Cellectis bioresearch introduces new technology to develop cell-based assays for HTS studies

Cellectis bioresearch, a specialist in genome customization and a subsidiary of Cellectis (Alternext: ALCLS), today announced the publication of a scientific study describing a novel method, based on meganuclease-driven targeted integration, for the generation of stable cell lines compatible with high throughput screening (HTS). The study demonstrated Cellectis bioresearch's technology to be faster, more reliable and efficient in deriving cell-based assays for HTS studies than classical methods. The study has been published online by Journal of Biomolecular Screening http://jbx.sagepub.com/cgi/content/abstract/1087057110375115v1.

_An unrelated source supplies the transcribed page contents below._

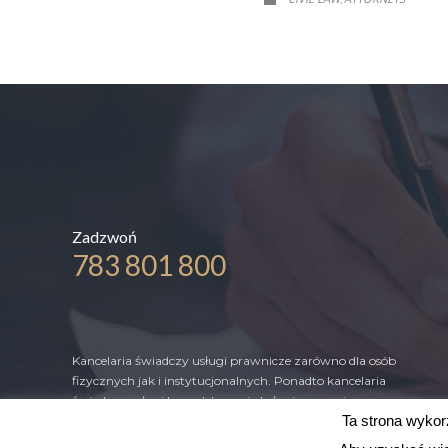
Zadzwoń
783 801 800
Kancelaria świadczy usługi prawnicze zarówno dla osób
fizycznych jak i instytucjonalnych. Ponadto kancelaria
świadczy usługi kompleksowej obsługi prawnej
Ta strona wykorz
przedsiębiorców, fundacji, stowarzyszeń oraz jednostek
samorządu terytorialnego.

The development of cell-based assays for HTS approaches is important to screen molecules on pharmaceutical targets and often requires the generation of stable cell lines. However, these cell lines are essentially created by random integration of a gene of interest (GOI) with no control over the level and stability of gene expression. In this study, scientists from the Servier Research institute used Cellectis bioresearch's cellular Genome Positioning System, or cGPS®, in CHO-K1 cells, to accomplish targeted integration of different GOIs. Five different GOIs representing 3 major drug target classes were stably integrated at the same locus in cGPS® CHO-K1 cells. Characterization of the targeted clones revealed that the cGPS® CHO-K1 system was more rapid (2-week protocol), efficient (all selected clones expressed the GOI), reproducible (GOI expression level variation of 12% maximum), and stable over time (no change in GOI expression after 23 weeks of culture) than classical random integration.

"Achieving a physiological level of expression compatible with the relevant functional assay is important in testing pharmaceutical targets", explained Jean Boutin, Director of the Molecular and Cellular Pharmacology Division of the SERVIER Research Institute. "We found that proteins expressed in the cGPS® CHO-K1 cells are biologically active and have enzymatic constants, localization and function close to the published values of their wild-type endogenous counterparts. This fast and robust method opens the door for creating large collections of cell lines expressing therapeutically relevant GOIs, enhancing the productivity of HTS".